#### What you are asked to do:
Render every item below as a numbered list, leaving out any blank lines.

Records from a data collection
## Start

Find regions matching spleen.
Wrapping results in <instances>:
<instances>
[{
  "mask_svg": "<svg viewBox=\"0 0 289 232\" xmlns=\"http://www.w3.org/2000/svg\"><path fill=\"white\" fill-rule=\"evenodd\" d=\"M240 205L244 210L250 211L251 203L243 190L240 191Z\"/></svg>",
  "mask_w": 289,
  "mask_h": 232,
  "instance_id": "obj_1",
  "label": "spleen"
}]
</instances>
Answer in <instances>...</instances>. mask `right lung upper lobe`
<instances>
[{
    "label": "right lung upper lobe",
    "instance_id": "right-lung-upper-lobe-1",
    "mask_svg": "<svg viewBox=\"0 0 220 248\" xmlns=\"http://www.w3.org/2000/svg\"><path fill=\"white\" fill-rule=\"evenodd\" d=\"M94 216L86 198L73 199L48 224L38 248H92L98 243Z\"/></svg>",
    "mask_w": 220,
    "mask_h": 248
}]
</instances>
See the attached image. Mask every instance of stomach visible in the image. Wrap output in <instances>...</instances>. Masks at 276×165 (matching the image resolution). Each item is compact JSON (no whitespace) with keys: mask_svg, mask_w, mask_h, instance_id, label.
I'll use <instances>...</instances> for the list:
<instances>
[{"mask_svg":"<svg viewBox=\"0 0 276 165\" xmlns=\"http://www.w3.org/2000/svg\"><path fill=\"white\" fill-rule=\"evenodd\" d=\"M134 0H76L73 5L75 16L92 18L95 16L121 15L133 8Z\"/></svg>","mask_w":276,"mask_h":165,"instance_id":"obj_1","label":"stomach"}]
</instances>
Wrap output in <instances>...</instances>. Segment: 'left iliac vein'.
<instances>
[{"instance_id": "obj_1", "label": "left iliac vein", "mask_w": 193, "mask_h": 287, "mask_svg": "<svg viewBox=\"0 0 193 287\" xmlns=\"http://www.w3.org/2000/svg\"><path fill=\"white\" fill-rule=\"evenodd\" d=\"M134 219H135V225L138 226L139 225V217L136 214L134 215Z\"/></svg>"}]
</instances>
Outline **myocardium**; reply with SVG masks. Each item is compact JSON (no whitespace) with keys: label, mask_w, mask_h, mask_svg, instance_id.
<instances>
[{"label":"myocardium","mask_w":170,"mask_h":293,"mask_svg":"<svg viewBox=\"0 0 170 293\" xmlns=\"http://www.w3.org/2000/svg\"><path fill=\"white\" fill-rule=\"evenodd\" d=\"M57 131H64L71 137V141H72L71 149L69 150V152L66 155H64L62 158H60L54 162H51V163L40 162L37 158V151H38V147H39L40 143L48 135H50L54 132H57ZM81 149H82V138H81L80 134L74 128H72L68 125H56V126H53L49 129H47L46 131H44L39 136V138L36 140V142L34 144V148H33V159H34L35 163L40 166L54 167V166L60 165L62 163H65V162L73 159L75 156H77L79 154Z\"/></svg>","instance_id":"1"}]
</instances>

## End

#### Result below:
1. Find regions matching spleen.
2. Wrapping results in <instances>:
3. <instances>
4. [{
5.   "mask_svg": "<svg viewBox=\"0 0 289 232\" xmlns=\"http://www.w3.org/2000/svg\"><path fill=\"white\" fill-rule=\"evenodd\" d=\"M240 205L244 210L250 211L251 203L243 190L240 191Z\"/></svg>",
6.   "mask_w": 289,
7.   "mask_h": 232,
8.   "instance_id": "obj_1",
9.   "label": "spleen"
10. }]
11. </instances>
12. Answer in <instances>...</instances>. mask `right lung upper lobe`
13. <instances>
14. [{
15.     "label": "right lung upper lobe",
16.     "instance_id": "right-lung-upper-lobe-1",
17.     "mask_svg": "<svg viewBox=\"0 0 220 248\" xmlns=\"http://www.w3.org/2000/svg\"><path fill=\"white\" fill-rule=\"evenodd\" d=\"M94 216L86 198L73 199L48 224L38 248H92L98 243Z\"/></svg>",
18.     "mask_w": 220,
19.     "mask_h": 248
20. }]
21. </instances>
22. See the attached image. Mask every instance of stomach visible in the image. Wrap output in <instances>...</instances>. Masks at 276×165 (matching the image resolution). Each item is compact JSON (no whitespace) with keys: mask_svg, mask_w, mask_h, instance_id, label.
23. I'll use <instances>...</instances> for the list:
24. <instances>
25. [{"mask_svg":"<svg viewBox=\"0 0 276 165\" xmlns=\"http://www.w3.org/2000/svg\"><path fill=\"white\" fill-rule=\"evenodd\" d=\"M134 0H76L73 5L75 16L92 18L95 16L121 15L133 8Z\"/></svg>","mask_w":276,"mask_h":165,"instance_id":"obj_1","label":"stomach"}]
26. </instances>
27. Wrap output in <instances>...</instances>. Segment: 'left iliac vein'.
28. <instances>
29. [{"instance_id": "obj_1", "label": "left iliac vein", "mask_w": 193, "mask_h": 287, "mask_svg": "<svg viewBox=\"0 0 193 287\" xmlns=\"http://www.w3.org/2000/svg\"><path fill=\"white\" fill-rule=\"evenodd\" d=\"M134 219H135V225L138 226L139 225V217L136 214L134 215Z\"/></svg>"}]
30. </instances>
31. Outline **myocardium**; reply with SVG masks. Each item is compact JSON (no whitespace) with keys: label, mask_w, mask_h, mask_svg, instance_id.
32. <instances>
33. [{"label":"myocardium","mask_w":170,"mask_h":293,"mask_svg":"<svg viewBox=\"0 0 170 293\" xmlns=\"http://www.w3.org/2000/svg\"><path fill=\"white\" fill-rule=\"evenodd\" d=\"M57 131H64L71 137V141H72L71 149L69 150V152L66 155H64L62 158H60L54 162H51V163L40 162L37 158V151H38V147H39L40 143L48 135H50L54 132H57ZM81 149H82V138H81L80 134L74 128H72L68 125H56V126H53L49 129H47L46 131H44L39 136V138L36 140V142L34 144V148H33V159H34L35 163L40 166L54 167V166L60 165L62 163H65V162L73 159L75 156H77L79 154Z\"/></svg>","instance_id":"1"}]
34. </instances>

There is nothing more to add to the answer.